» Task details
Extend the forum thread below about testing whether two pandas DataFrame columns contain a pair of values in either column, starting immediately after its last line. The listing that comes after the thread is not part of it.

» Text passage
- - -

I would like to check if two columns in my pandas dataframe contain two values, but it doesn't matter which column the values are in.
I came up with this
df[
((
df['Entity1'] == 'A'
)
|
(
df['Entity2'] == 'A'
))
&
((
df['Entity1'] == 'B'
)
|
(
df['Entity2'] == 'B'
))
]
Whichs works, but I am not sure if it's the most efficient since it's checking each column twice.
CodePudding user response:
One way by comparing swapped columns:
v = df.values
df[~(v == v[:, ::-1]).any(axis=1)]
Or even better if you simply want to drop rows having same element:
df[df["Entity1"].ne(df["Entity2"])]
Validation:
df = pd.DataFrame(np.random.choice([*"AB"], (10000, 2)), columns=["Entity1", "Entity2"])
# OP's method
c1 = df["Entity1"].eq("A")
c2 = df["Entity2"].eq("A")
c3 = df["Entity1"].eq("B")
c4 = df["Entity2"].eq("B")
new_df = df[((c1 | c2) & (c3 | c4))]
# This answer
v = df.values
new_df2 = df[~(v == v[:, ::-1]).any(axis=1)]
new_df.equals(new_df2)

- - -

» Available data
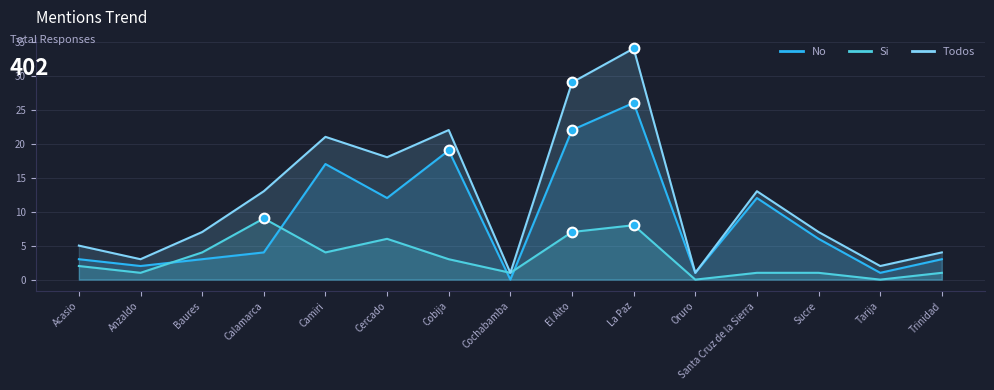

How many values in the No series exceed 4?

7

- - -

» Exercise output
# True
# This answer2
new_df3 = df[df["Entity1"].ne(df["Entity2"])]
new_df.equals(new_df3)
# True
Benchmark (up to 6x faster)
%%timeit
c1 = df["Entity1"].eq("A")
c2 = df["Entity2"].eq("A")
c3 = df["Entity1"].eq("B")
c4 = df["Entity2"].eq("B")
new_df = df[((c1 | c2) & (c3 | c4))]
# 1.86 ms ± 3.49 µs per loop (mean ± std. dev. of 7 runs, 1000 loops each)
%%timeit
v = df.values
new_df2 = df[~(v == v[:, ::-1]).any(axis=1)]
# 447 µs ± 1.62 µs per loop (mean ± std. dev. of 7 runs, 1000 loops each)
%timeit df[df["Entity1"].ne(df["Entity2"])]
# 272 µs ± 1.6 µs per loop (mean ± std. dev. of 7 runs, 1000 loops each)